Segment Start: Source data

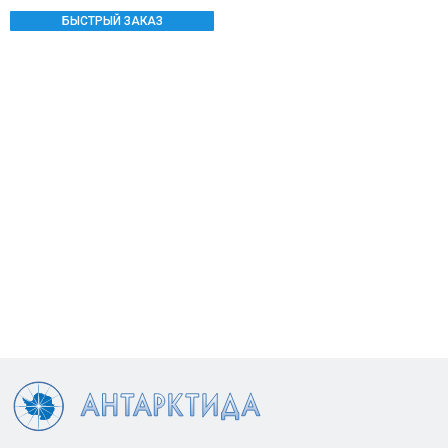
БЫСТРЫЙ ЗАКАЗ
Контакты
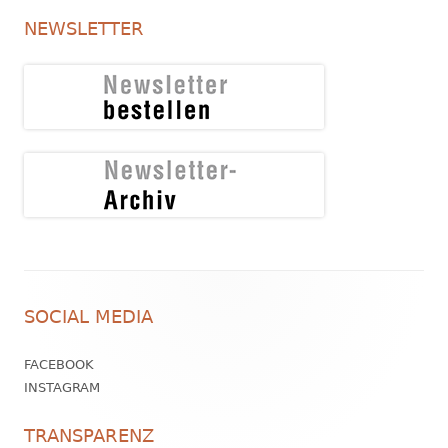
NEWSLETTER
Footer
SOCIAL MEDIA
Inhalt
FACEBOOK
INSTAGRAM
TRANSPARENZ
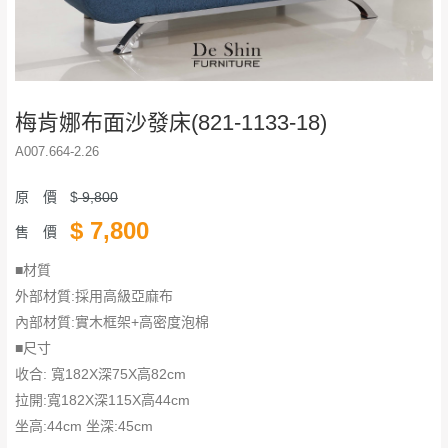
梅肯娜布面沙發床(821-1133-18)
A007.664-2.26
原 價
$
9,800
$
7,800
售 價
■材質
外部材質:採用高級亞麻布
內部材質:實木框架+高密度泡棉
■尺寸
收合: 寬182X深75X高82cm
拉開:寬182X深115X高44cm
坐高:44cm 坐深:45cm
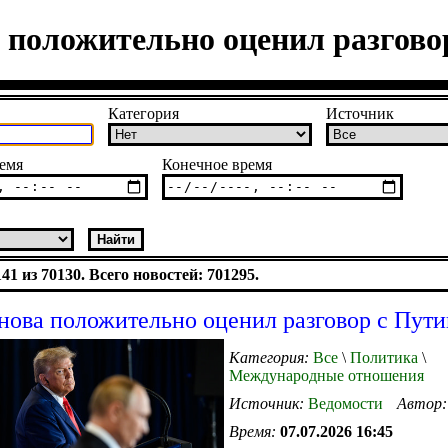
 положительно оценил разгов
Категория
Источник
емя
Конечное время
1 из 70130. Всего новостей: 701295.
нова положительно оценил разговор с Пут
Категория:
Все
\
Политика
\
Международные отношения
Источник:
Ведомости
Автор
Время:
07.07.2026 16:45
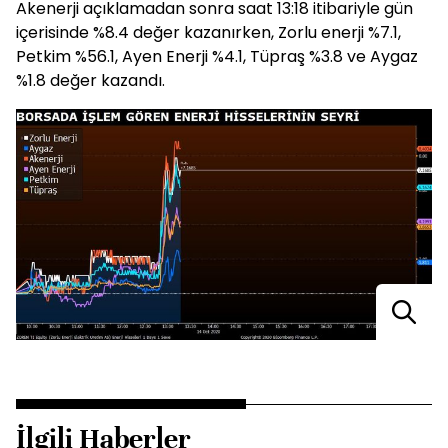
Akenerji açıklamadan sonra saat 13:18 itibariyle gün
içerisinde %8.4 değer kazanırken, Zorlu enerji %7.1,
Petkim %56.1, Ayen Enerji %4.1, Tüpraş %3.8 ve Aygaz
%1.8 değer kazandı.
İlgili Haberler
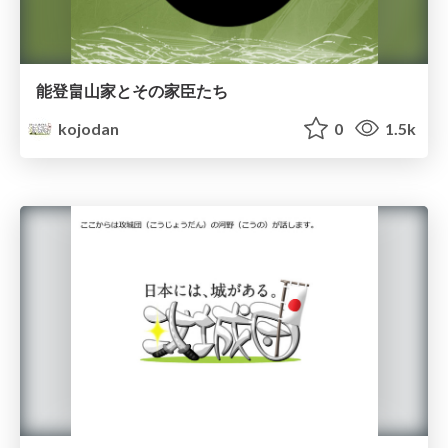
能登畠山家とその家臣たち
kojodan
0
1.5k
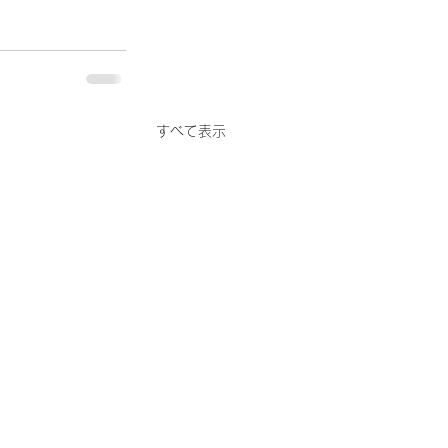
すべて表示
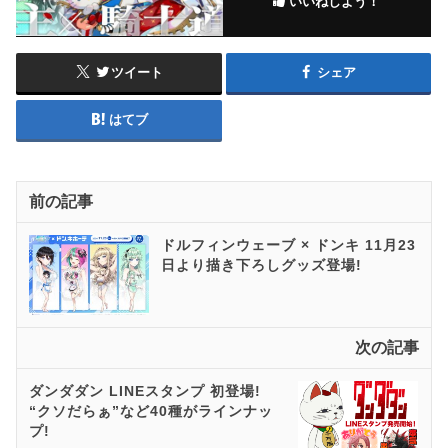
いいねしよう！
ツイート
シェア
はてブ
前の記事
ドルフィンウェーブ × ドンキ 11月23
日より描き下ろしグッズ登場!
次の記事
ダンダダン LINEスタンプ 初登場!
“クソだらぁ”など40種がラインナッ
プ!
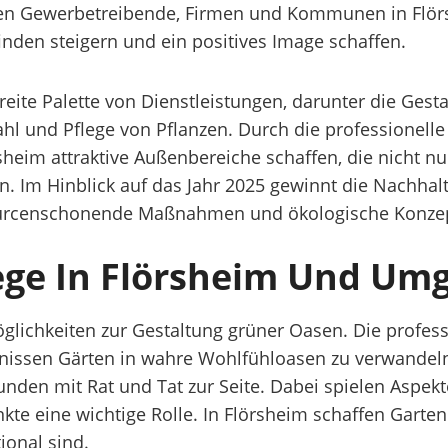
en Gewerbetreibende, Firmen und Kommunen in Flör
nden steigern und ein positives Image schaffen.
eite Palette von Dienstleistungen, darunter die Gest
hl und Pflege von Pflanzen. Durch die professionel
heim attraktive Außenbereiche schaffen, die nicht nu
. Im Hinblick auf das Jahr 2025 gewinnt die Nachhal
rcenschonende Maßnahmen und ökologische Konzept
lege In Flörsheim Und U
öglichkeiten zur Gestaltung grüner Oasen. Die profess
ntnissen Gärten in wahre Wohlfühloasen zu verwandel
unden mit Rat und Tat zur Seite. Dabei spielen Aspekt
nkte eine wichtige Rolle. In Flörsheim schaffen Gart
ional sind.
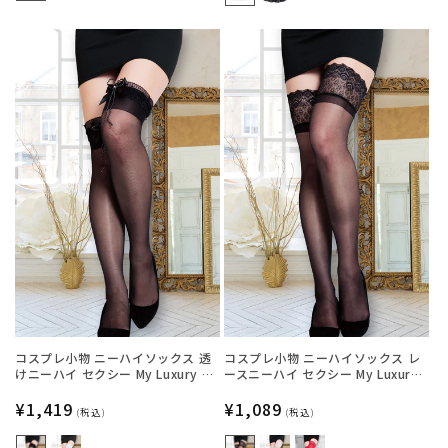
格
格
コスプレ小物 ニーハイソックス 透
コスプレ小物 ニーハイソックス レ
けニーハイ セクシー My Luxury シ
ースニーハイ セクシー My Luxury
ースルーリボン ブラック/ホワイト
シースルー ブラック/ホワイト/レッ
レディース フリーサイズ ブラック
通
¥1,419
ド レディース フリーサイズ ブラッ
通
¥1,089
(税込)
(税込)
【クリアストーン】
ク【クリアストーン】
常
常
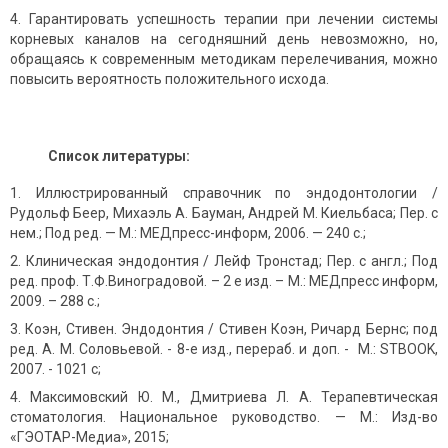
Гарантировать успешность терапии при лечении системы
корневых каналов на сегодняшний день невозможно, но,
обращаясь к современным методикам перелечивания, можно
повысить вероятность положительного исхода.
Список литературы:
Иллюстрированный справочник по эндодонтологии /
Рудольф Беер, Михаэль А. Бауман, Андрей М. Киельбаса; Пер. с
нем.; Под ред. — М.: МЕДпресс-информ, 2006. — 240 с.;
Клиническая эндодонтия / Лейф Тронстад; Пер. с англ.; Под
ред. проф. Т.Ф.Виноградовой. – 2 е изд. – М.: МЕДпресс информ,
2009. – 288 с.;
Коэн, Стивен. Эндодонтия / Стивен Коэн, Ричард Бернс; под
ред. А. М. Соловьевой. - 8-е изд., перераб. и доп. - М.: STBOOK,
2007. - 1021 с;
Максимовский Ю. М., Дмитриева Л. А. Терапевтическая
стоматология. Национальное руководство. — М.: Изд-во
«ГЭОТАР-Медиа», 2015;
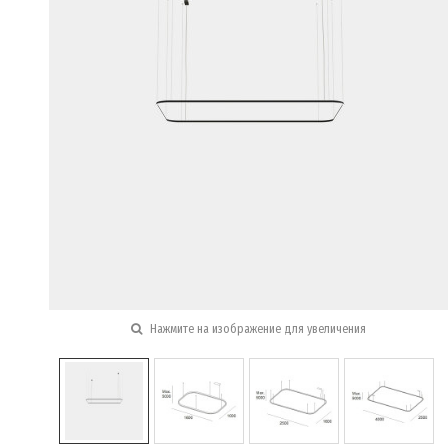
Нажмите на изображение для увеличения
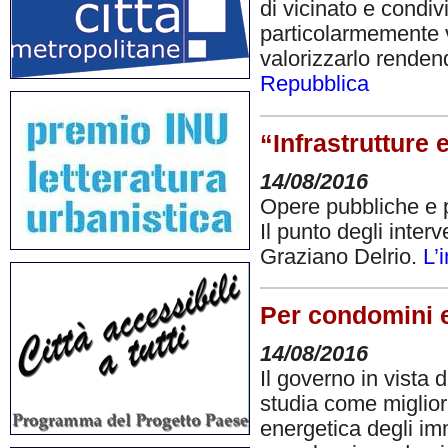
di vicinato e condiv
particolarmemente 
valorizzarlo renden
Repubblica
“Infrastrutture 
14/08/2016
Opere pubbliche e p
Il punto degli inter
Graziano Delrio.
L’
Per condomini e 
14/08/2016
Il governo in vista
studia come migliora
energetica degli immo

Segment End: Source data

Present the stretch of the items from their start through the line containing "ional sind." as a Markdown table with the columns Row and Line, numbering each line and omitting blank lines. Leave the pictures out of the table.

= Solution for this exercise =
| Row | Line |
|---|---|
| 1 | БЫСТРЫЙ ЗАКАЗ |
| 2 | Контакты |
| 3 | NEWSLETTER |
| 4 | Footer |
| 5 | SOCIAL MEDIA |
| 6 | Inhalt |
| 7 | FACEBOOK |
| 8 | INSTAGRAM |
| 9 | TRANSPARENZ |
| 10 | 梅肯娜布面沙發床(821-1133-18) |
| 11 | A007.664-2.26 |
| 12 | 原 價 |
| 13 | $ |
| 14 | 9,800 |
| 15 | $ |
| 16 | 7,800 |
| 17 | 售 價 |
| 18 | ■材質 |
| 19 | 外部材質:採用高級亞麻布 |
| 20 | 內部材質:實木框架+高密度泡棉 |
| 21 | ■尺寸 |
| 22 | 收合: 寬182X深75X高82cm |
| 23 | 拉開:寬182X深115X高44cm |
| 24 | 坐高:44cm 坐深:45cm |
| 25 |  положительно оценил разгов |
| 26 | Категория |
| 27 | Источник |
| 28 | емя |
| 29 | Конечное время |
| 30 | 1 из 70130. Всего новостей: 701295. |
| 31 | нова положительно оценил разговор с Пут |
| 32 | Категория: |
| 33 | Все |
| 34 | \ |
| 35 | Политика |
| 36 | \ |
| 37 | Международные отношения |
| 38 | Источник: |
| 39 | Ведомости |
| 40 | Автор |
| 41 | Время: |
| 42 | 07.07.2026 16:45 |
| 43 | Akenerji açıklamadan sonra saat 13:18 itibariyle gün |
| 44 | içerisinde %8.4 değer kazanırken, Zorlu enerji %7.1, |
| 45 | Petkim %56.1, Ayen Enerji %4.1, Tüpraş %3.8 ve Aygaz |
| 46 | %1.8 değer kazandı. |
| 47 | İlgili Haberler |
| 48 | 能登畠山家とその家臣たち |
| 49 | kojodan |
| 50 | 0 |
| 51 | 1.5k |
| 52 | すべて表示 |
| 53 | いいねしよう！ |
| 54 | ツイート |
| 55 | シェア |
| 56 | はてブ |
| 57 | 前の記事 |
| 58 | ドルフィンウェーブ × ドンキ 11月23 |
| 59 | 日より描き下ろしグッズ登場! |
| 60 | 次の記事 |
| 61 | ダンダダン LINEスタンプ 初登場! |
| 62 | “クソだらぁ”など40種がラインナッ |
| 63 | プ! |
| 64 | en Gewerbetreibende, Firmen und Kommunen in Flör |
| 65 | nden steigern und ein positives Image schaffen. |
| 66 | eite Palette von Dienstleistungen, darunter die Gest |
| 67 | hl und Pflege von Pflanzen. Durch die professionel |
| 68 | heim attraktive Außenbereiche schaffen, die nicht nu |
| 69 | . Im Hinblick auf das Jahr 2025 gewinnt die Nachhal |
| 70 | rcenschonende Maßnahmen und ökologische Konzept |
| 71 | lege In Flörsheim Und U |
| 72 | öglichkeiten zur Gestaltung grüner Oasen. Die profess |
| 73 | ntnissen Gärten in wahre Wohlfühloasen zu verwandel |
| 74 | unden mit Rat und Tat zur Seite. Dabei spielen Aspekt |
| 75 | nkte eine wichtige Rolle. In Flörsheim schaffen Gart |
| 76 | ional sind. |